The ABDR collects information about breast devices using a simple Data Collection Form (DCF) completed by surgeons at the time of surgery. The aim is to collect information about all surgical procedures involving breast implants, breast tissue expanders and acellular dermal matrices (or similar) undertaken nationally. This include insertions, revisions of devices already in place, and explants (device removal) with and without a replacement device.
Information from the DCFs generates a powerful set of accurate and validated data that can be analysed and reported to individual surgeons, hospitals, the Department of Health, TGA and other key stakeholders. The ABDR facilitates, for the first time, information on device failure rates, complications and revision rates of procedures involving breast devices nationally.
Additional to data collected at the time of surgery and revision surgery, the ABDR may ask patients brief questions about their device periodically after surgery. This questionnaire is completely voluntary and part of an ABDR sub-study called PROMs (Patient Reported Outcome Measures).
The ABDR team sincerely thanks surgeons and patients contributing to the ABDR. It is their commitment to the ABDR that is helping to safeguard the health of past and future patients undergoing breast device surgery.

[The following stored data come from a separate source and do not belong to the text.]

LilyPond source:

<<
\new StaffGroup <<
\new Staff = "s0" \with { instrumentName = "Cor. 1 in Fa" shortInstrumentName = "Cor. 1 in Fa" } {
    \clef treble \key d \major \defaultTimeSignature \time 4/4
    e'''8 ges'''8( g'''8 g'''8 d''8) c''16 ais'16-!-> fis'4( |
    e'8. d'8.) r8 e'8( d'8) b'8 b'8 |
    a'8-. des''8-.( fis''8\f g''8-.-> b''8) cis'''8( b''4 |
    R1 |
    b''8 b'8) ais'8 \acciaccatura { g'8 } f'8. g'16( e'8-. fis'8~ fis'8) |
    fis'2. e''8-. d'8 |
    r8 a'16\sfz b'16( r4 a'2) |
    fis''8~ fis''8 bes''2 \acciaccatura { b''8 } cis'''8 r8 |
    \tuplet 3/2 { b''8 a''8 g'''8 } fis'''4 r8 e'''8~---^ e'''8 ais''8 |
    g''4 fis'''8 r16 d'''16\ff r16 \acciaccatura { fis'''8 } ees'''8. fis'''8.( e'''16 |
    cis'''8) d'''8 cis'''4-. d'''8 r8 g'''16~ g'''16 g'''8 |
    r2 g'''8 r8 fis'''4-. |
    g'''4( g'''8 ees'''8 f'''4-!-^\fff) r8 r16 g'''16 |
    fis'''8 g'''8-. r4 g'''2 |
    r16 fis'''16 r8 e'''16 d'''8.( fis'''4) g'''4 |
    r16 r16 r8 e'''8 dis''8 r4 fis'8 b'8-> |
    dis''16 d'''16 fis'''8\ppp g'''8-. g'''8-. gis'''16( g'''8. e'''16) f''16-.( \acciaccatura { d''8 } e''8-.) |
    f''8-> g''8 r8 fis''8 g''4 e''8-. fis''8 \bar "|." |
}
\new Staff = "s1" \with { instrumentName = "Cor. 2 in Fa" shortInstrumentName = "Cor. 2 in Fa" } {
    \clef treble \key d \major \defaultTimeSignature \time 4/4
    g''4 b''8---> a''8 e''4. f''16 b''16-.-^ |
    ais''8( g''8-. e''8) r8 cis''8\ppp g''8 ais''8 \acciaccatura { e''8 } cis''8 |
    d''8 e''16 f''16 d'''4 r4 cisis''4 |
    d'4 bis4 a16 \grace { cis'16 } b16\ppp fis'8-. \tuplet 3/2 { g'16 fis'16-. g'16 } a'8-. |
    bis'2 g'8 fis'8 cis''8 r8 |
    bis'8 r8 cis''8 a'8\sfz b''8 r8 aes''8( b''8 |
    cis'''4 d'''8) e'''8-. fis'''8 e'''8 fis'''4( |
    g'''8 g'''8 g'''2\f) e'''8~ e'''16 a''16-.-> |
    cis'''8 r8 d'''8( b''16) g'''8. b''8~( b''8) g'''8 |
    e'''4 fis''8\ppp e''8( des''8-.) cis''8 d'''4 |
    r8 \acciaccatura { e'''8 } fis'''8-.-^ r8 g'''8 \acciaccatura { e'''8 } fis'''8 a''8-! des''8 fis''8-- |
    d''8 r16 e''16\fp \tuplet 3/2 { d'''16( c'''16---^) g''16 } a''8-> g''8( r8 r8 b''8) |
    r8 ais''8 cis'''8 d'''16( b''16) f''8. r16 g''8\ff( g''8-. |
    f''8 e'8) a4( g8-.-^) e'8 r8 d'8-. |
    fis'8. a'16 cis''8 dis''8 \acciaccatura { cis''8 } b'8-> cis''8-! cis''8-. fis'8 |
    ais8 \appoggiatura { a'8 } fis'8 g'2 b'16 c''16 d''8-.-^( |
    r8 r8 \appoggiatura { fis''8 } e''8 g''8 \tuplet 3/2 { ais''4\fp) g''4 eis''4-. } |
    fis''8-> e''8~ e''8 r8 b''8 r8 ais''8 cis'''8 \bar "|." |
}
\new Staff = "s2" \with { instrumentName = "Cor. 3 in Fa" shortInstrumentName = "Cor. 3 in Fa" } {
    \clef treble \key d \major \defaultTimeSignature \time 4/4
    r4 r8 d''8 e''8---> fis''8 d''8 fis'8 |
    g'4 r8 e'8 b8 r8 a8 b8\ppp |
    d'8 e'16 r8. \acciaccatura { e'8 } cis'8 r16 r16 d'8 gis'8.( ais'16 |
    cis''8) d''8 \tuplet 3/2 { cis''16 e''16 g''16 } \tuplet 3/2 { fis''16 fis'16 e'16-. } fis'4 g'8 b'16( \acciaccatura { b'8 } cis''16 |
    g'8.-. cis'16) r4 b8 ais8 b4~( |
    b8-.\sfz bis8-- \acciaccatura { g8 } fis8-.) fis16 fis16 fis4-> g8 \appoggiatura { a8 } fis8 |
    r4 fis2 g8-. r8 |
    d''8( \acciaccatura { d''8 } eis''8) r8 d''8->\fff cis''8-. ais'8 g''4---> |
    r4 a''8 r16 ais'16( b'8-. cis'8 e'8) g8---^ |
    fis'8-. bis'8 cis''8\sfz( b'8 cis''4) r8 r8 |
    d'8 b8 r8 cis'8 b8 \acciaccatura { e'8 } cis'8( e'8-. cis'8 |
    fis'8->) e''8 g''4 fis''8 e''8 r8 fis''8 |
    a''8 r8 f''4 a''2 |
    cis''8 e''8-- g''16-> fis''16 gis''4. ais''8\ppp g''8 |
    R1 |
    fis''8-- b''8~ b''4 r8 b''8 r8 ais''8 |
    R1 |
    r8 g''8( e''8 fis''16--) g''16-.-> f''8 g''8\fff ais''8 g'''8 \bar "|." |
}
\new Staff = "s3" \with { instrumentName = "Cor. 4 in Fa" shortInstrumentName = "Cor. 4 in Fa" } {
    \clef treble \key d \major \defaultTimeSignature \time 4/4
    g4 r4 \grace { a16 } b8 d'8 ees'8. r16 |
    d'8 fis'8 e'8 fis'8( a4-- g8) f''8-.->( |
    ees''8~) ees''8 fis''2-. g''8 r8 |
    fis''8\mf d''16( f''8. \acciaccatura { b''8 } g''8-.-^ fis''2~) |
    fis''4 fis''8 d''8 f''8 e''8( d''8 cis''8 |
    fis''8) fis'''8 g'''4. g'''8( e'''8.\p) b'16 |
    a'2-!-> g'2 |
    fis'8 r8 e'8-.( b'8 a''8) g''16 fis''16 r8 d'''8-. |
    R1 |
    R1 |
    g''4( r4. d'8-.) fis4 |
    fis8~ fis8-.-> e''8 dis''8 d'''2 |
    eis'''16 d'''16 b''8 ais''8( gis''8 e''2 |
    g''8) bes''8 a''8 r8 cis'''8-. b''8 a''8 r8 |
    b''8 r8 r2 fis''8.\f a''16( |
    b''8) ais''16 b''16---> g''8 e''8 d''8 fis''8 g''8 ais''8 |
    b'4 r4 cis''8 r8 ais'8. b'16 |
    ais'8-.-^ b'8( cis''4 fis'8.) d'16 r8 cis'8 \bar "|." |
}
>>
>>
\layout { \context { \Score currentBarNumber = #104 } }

A full list of data items collected by the ABDR can be found here.
Information Provided to the ABDR
Surgeons/Clinicians complete these details on the ABDR Data Collection Form for inclusion in the registry:
- Patient details: name and date-of-birth, address and contact details (these details, which are never released to the public, are important for follow up with the patient’s surgeon where necessary and enable the patient to be contacted, eg by their health provider, in the event of a hazard alert)
- History (reason for operation, type of operation)
- Details of the device implanted or explanted (type, serial number, manufacturer etc.)
- Operative notes (details of the incision site, plane of implantation, intraoperative techniques used etc.)
- If applicable: details related to removal or replacement of a previous device (reason for revision, issues identified at revision)
Why is the ABDR so important to public health?
Patients and health professionals want the best outcomes from breast device surgery.
Every year, thousands of Australians undergo breast device procedures, such as breast device insertion, revision and/or removal. Any medical procedure carries a risk of complications. The ABDR’s purpose is to capture information about all breast device procedures, analyse the data and generate reports to help identify devices and care that give patients the best outcomes possible (‘best practice’).
There is long-standing worldwide debate about the safety and performance of breast devices and their impact on the health and well-being of recipients. Only a national registry that systematically collects information about device insertion, revision and/or removal from a large number of people over many years, will produce sound data on device performance. The establishment of the Australian Breast Device Registry facilitates real world knowledge on the safety of the devices and has the potential to significantly improve outcomes for patients with implantable breast devices.
With Monash University’s academic and data expertise, the ABDR generates objective, reliable data about breast devices to facilitate improved quality of care. The ABDR publishes Annual Reports, and sends individual reports to surgeons/clinicians, hospitals/day surgeries, the Department of Health and to Australia’s regulator, the Therapeutic Goods Administration (TGA). Reports may include information on trends, device failure rates, complications and revision rates of procedures involving breast devices.
With time, the ABDR is expected to report the best health outcomes associated with a device and surgical practice, and identify where treatment gaps may exist.
For patients with breast devices, the ABDR holds a record of device details, which can be accessed upon request, such as when changing surgeons/clinicians, and it may help provide peace of mind that the safety of devices are being tracked long-term.